YOUR ASSIGNMENT: Set down exactly, from the records below, the line with "It is meant" through the line with "This input plugin", and nothing else.

-- DATA follows --

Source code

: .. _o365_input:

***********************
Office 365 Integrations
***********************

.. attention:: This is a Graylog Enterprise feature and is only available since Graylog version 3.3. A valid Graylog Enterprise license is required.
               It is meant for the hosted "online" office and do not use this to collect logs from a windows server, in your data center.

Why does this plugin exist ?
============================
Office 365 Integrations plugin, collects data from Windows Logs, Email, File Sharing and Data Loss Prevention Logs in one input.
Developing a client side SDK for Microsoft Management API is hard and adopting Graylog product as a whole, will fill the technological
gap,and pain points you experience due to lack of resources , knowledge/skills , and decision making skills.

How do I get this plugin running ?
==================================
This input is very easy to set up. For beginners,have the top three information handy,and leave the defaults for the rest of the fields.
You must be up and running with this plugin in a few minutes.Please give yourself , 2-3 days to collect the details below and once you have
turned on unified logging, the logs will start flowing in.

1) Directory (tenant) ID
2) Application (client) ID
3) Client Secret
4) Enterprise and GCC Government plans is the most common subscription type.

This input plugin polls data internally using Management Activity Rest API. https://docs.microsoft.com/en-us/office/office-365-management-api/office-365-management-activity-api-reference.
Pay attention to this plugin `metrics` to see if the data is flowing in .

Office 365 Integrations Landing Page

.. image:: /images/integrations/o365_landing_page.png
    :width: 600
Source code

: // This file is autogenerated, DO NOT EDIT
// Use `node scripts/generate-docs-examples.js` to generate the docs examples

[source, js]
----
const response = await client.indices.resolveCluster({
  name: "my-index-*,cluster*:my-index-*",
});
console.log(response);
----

-- DATA concluded --

SOLUTION TO THE EXERCISE:
               It is meant for the hosted "online" office and do not use this to collect logs from a windows server, in your data center.

Why does this plugin exist ?
============================
Office 365 Integrations plugin, collects data from Windows Logs, Email, File Sharing and Data Loss Prevention Logs in one input.
Developing a client side SDK for Microsoft Management API is hard and adopting Graylog product as a whole, will fill the technological
gap,and pain points you experience due to lack of resources , knowledge/skills , and decision making skills.

How do I get this plugin running ?
==================================
This input is very easy to set up. For beginners,have the top three information handy,and leave the defaults for the rest of the fields.
You must be up and running with this plugin in a few minutes.Please give yourself , 2-3 days to collect the details below and once you have
turned on unified logging, the logs will start flowing in.

1) Directory (tenant) ID
2) Application (client) ID
3) Client Secret
4) Enterprise and GCC Government plans is the most common subscription type.

This input plugin polls data internally using Management Activity Rest API. https://docs.microsoft.com/en-us/office/office-365-management-api/office-365-management-activity-api-reference.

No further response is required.